Book notes: The books stretch out the first piece of this arc dramatically - the parts with Yoren's party questing northward. They're slow and meandering, and for some reason they take up multiple chapters, but they give a great insight into the already-war-torn Riverlands. The show does a really effective job of capturing the devastation while trimming the length, focusing more on Arya and her friends, and the like.

That's also the theme in Harrenhal, largely. Arya's sojourn in Harrenhal in the books is long. And detailed - there are tons of points about how the washer-women are treated, about the one poor girl that gets raped by a hundred Lannister soldiers, the women who bully Arya into doing her work. And then there's the final chapter, in which Arya has to escape from Roose Bolton - full of foreshadowing for the Red Wedding, and loaded to the gills with pure eeriness.
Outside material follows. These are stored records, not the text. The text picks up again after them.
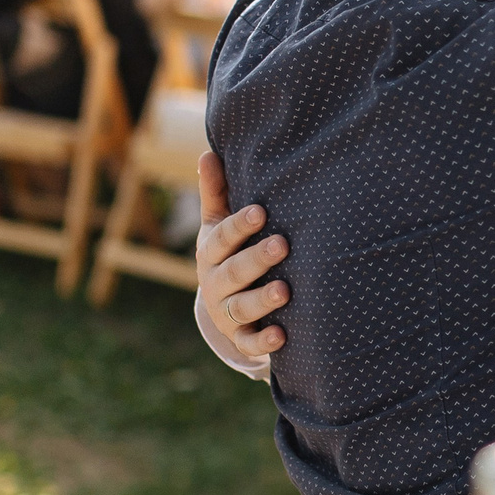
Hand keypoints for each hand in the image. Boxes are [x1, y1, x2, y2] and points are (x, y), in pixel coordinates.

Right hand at [196, 152, 286, 358]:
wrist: (224, 307)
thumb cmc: (229, 254)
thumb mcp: (219, 225)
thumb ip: (217, 193)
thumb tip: (209, 152)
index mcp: (211, 252)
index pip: (223, 237)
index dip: (240, 226)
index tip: (261, 212)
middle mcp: (216, 283)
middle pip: (234, 272)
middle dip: (256, 259)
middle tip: (283, 245)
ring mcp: (227, 313)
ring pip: (242, 307)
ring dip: (262, 299)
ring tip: (286, 291)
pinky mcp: (241, 338)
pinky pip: (250, 343)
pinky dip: (264, 341)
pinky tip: (282, 335)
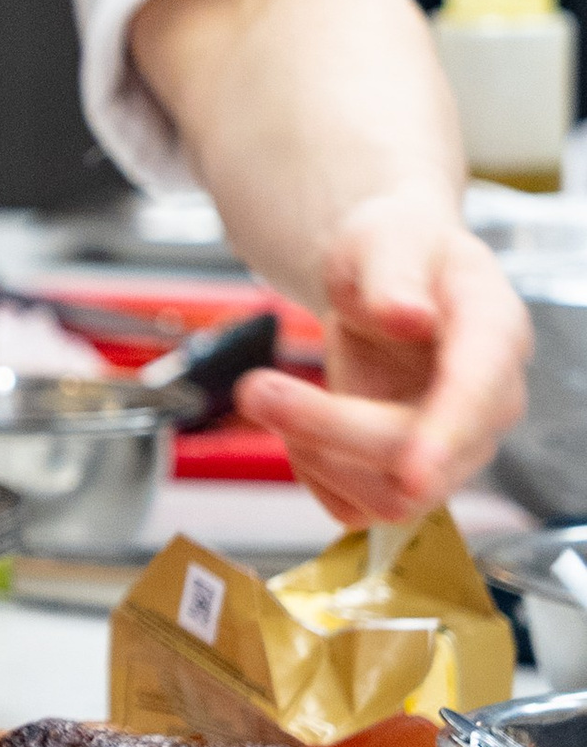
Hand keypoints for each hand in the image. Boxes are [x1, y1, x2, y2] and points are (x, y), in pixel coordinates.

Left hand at [236, 188, 530, 524]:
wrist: (386, 282)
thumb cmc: (397, 256)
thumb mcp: (389, 239)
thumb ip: (395, 276)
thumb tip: (406, 316)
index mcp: (494, 336)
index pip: (478, 393)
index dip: (447, 434)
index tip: (414, 471)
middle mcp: (484, 409)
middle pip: (418, 457)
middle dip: (329, 428)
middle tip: (253, 387)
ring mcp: (449, 453)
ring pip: (386, 497)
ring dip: (312, 451)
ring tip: (266, 391)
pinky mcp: (406, 480)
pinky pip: (354, 506)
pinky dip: (312, 469)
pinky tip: (299, 420)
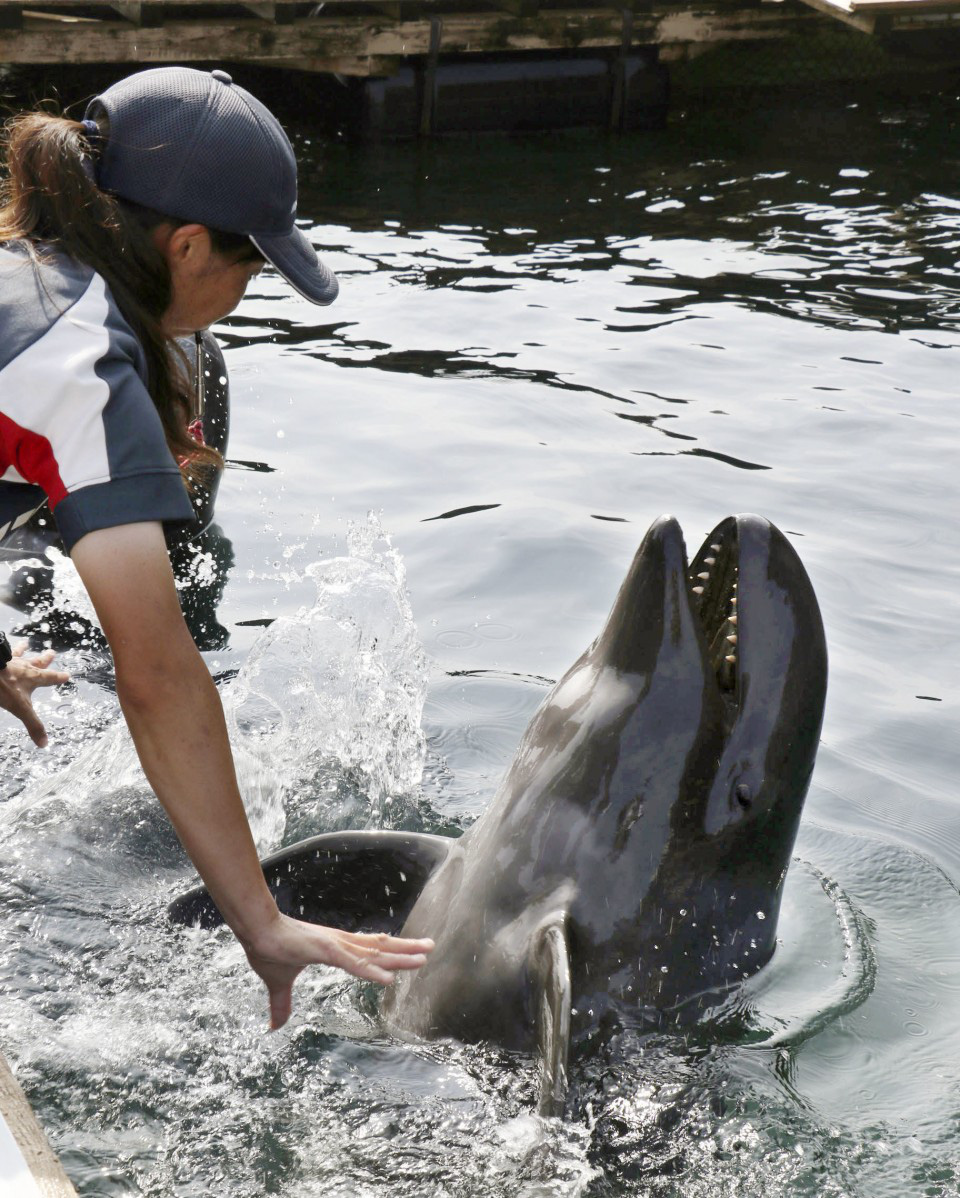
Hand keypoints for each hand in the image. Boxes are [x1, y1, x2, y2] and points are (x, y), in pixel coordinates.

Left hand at [0, 642, 69, 746]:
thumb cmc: (4, 687)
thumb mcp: (20, 708)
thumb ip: (33, 724)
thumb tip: (44, 743)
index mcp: (33, 677)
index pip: (50, 678)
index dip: (59, 677)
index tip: (67, 675)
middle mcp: (24, 666)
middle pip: (38, 662)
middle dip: (45, 659)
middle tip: (52, 652)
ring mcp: (9, 660)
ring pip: (19, 653)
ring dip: (22, 650)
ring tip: (25, 643)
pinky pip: (3, 651)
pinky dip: (4, 648)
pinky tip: (2, 645)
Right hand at [241, 913, 434, 1029]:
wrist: (255, 931)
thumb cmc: (268, 950)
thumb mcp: (278, 984)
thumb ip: (281, 1003)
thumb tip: (274, 1025)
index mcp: (334, 949)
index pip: (368, 951)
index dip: (389, 953)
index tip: (407, 954)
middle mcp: (341, 944)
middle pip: (380, 948)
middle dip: (405, 950)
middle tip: (430, 949)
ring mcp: (336, 945)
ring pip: (375, 953)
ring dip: (400, 956)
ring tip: (424, 956)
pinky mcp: (326, 949)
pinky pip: (354, 963)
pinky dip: (373, 971)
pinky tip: (389, 979)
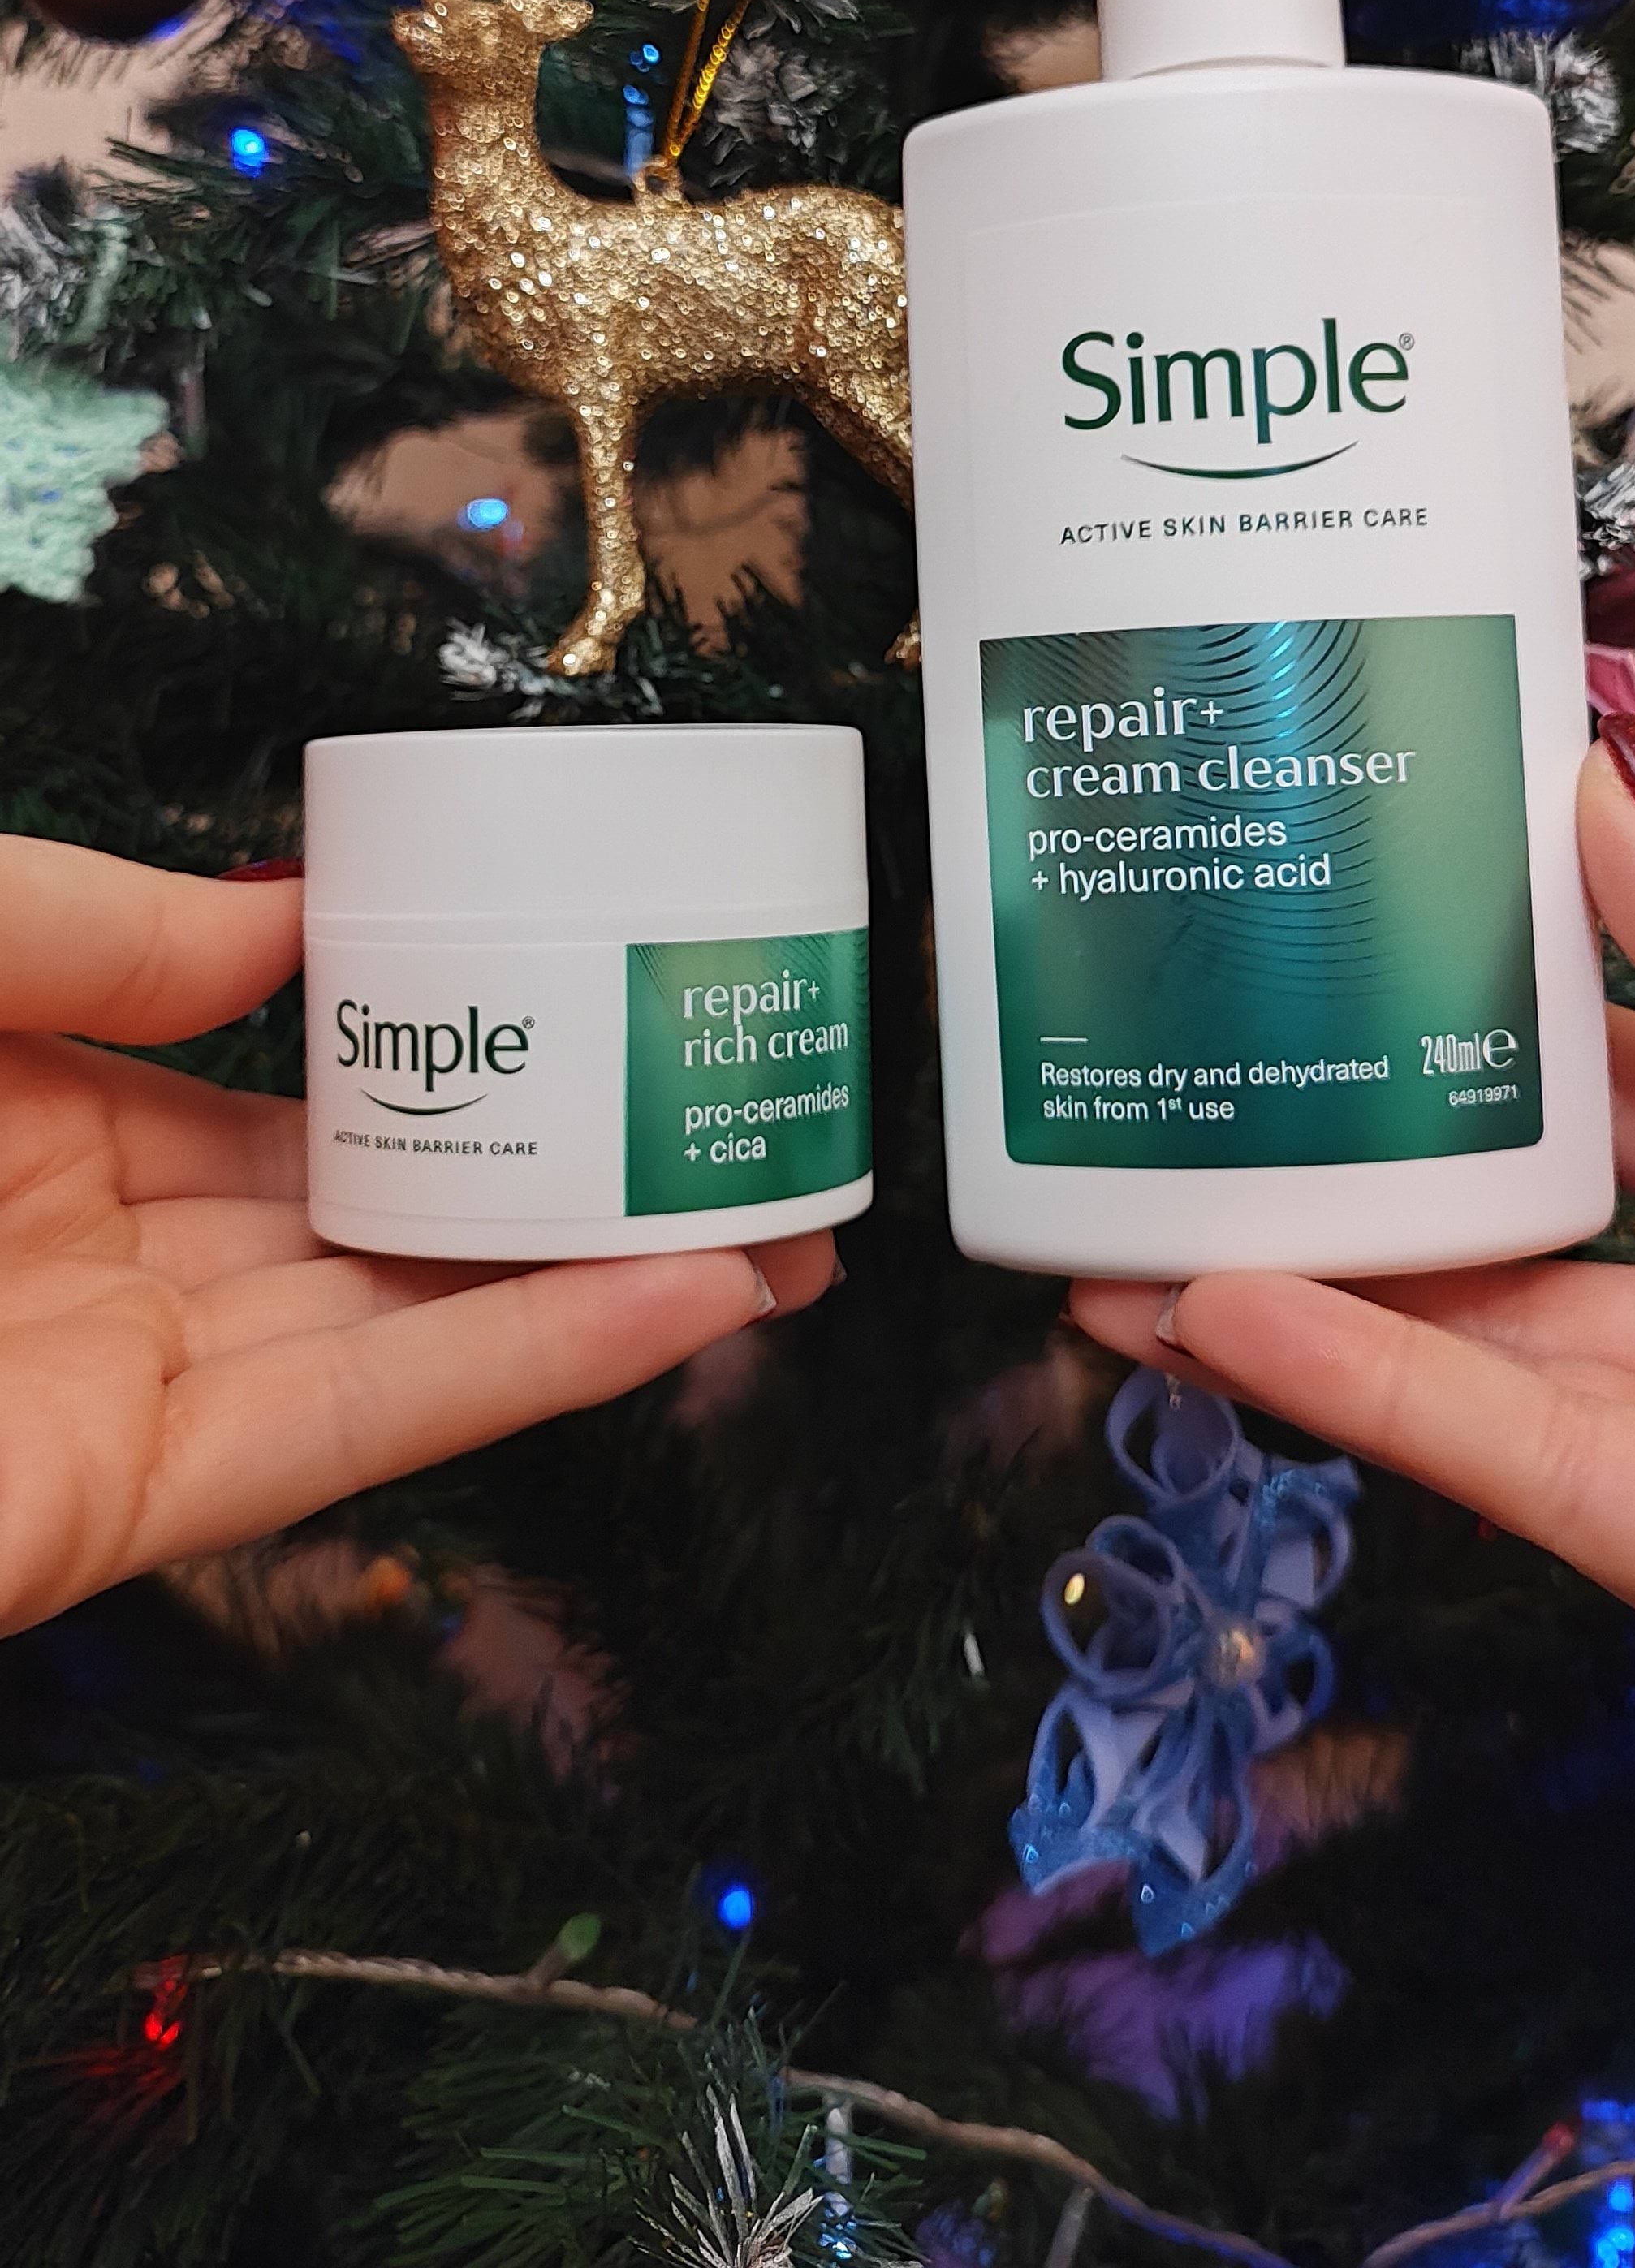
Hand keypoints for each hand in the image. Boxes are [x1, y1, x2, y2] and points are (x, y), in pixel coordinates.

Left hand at [0, 837, 832, 1635]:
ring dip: (606, 1287)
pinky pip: (362, 1426)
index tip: (588, 1022)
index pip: (297, 1116)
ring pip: (409, 1340)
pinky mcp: (128, 1506)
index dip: (452, 1076)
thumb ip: (103, 931)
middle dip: (571, 1198)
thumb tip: (297, 910)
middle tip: (733, 1147)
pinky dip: (533, 1364)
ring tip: (780, 1230)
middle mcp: (108, 1268)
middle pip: (390, 1235)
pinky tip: (680, 1298)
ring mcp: (125, 1392)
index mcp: (52, 1138)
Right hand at [1073, 737, 1634, 1711]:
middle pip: (1535, 1200)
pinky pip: (1534, 1473)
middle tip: (1175, 1082)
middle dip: (1348, 1151)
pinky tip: (1222, 1329)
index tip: (1333, 893)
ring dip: (1307, 1294)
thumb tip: (1587, 795)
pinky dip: (1378, 1399)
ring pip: (1500, 1347)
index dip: (1487, 972)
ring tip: (1109, 1239)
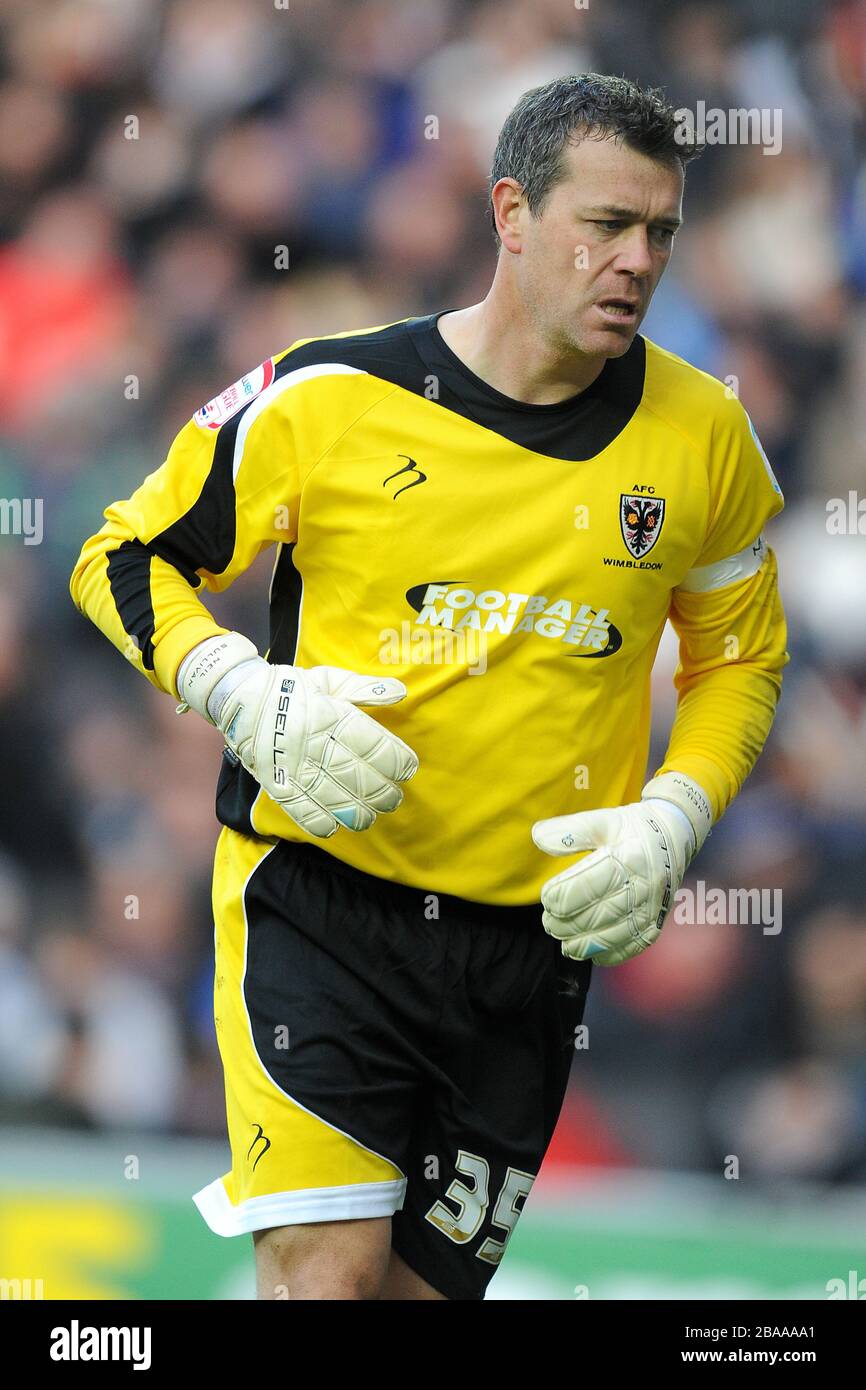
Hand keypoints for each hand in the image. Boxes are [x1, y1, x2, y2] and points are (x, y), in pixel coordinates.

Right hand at [177, 632, 417, 836]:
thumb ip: (364, 688)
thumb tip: (400, 691)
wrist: (237, 695)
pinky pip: (297, 807)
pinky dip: (317, 822)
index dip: (395, 759)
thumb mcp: (328, 679)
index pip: (370, 742)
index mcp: (328, 713)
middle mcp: (311, 741)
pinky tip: (334, 828)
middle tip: (394, 798)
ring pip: (330, 795)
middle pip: (355, 773)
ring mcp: (291, 763)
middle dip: (381, 790)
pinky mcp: (274, 780)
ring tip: (372, 816)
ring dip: (356, 811)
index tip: (408, 768)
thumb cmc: (291, 687)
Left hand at [531, 773, 711, 965]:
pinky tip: (590, 952)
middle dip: (566, 924)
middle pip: (597, 915)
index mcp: (629, 856)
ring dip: (582, 944)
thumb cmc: (632, 828)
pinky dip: (608, 954)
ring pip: (612, 936)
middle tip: (548, 923)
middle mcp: (644, 885)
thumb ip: (571, 830)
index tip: (546, 898)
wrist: (675, 836)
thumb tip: (537, 837)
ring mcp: (652, 908)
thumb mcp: (603, 819)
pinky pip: (631, 947)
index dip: (561, 896)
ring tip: (563, 941)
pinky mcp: (657, 923)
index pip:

The show gives Arya to Tywin instead of Roose, and I think it's a huge win. The Leech Lord Bolton of the books is practically a vampire, which is awesome in its own right. The show's no-nonsense Roose is more like a Northern Tywin who gets the short end of the plot stick. Having the actual Tywin winds up working better.

What is missing that I miss - Arya's inner monologue. Some of GRRM's psychological insights come from repeated phrases in a character's mind, and none to me is as memorable as Arya's feeling that she's a mere mouse in Harrenhal. It's a beautifully vulnerable sentiment. Yet when she discovers the power of her twisted genie in her Faceless Man, she begins to feel powerful, like a ghost... and then she loses him and is once again a mouse. This sort of empowerment and disempowerment is lost in the show.

The books also see Arya commit her first cold-blooded murder at the end of ACOK. Her escape is formulated personally rather than by leveraging Jaqen, and she uses his coin to distract and kill a guard. I prefer the show's take here by a bit - it smooths out the journey from badass chick to shameless murderer when the executions don't start 'til late-Season 3, after the Red Wedding.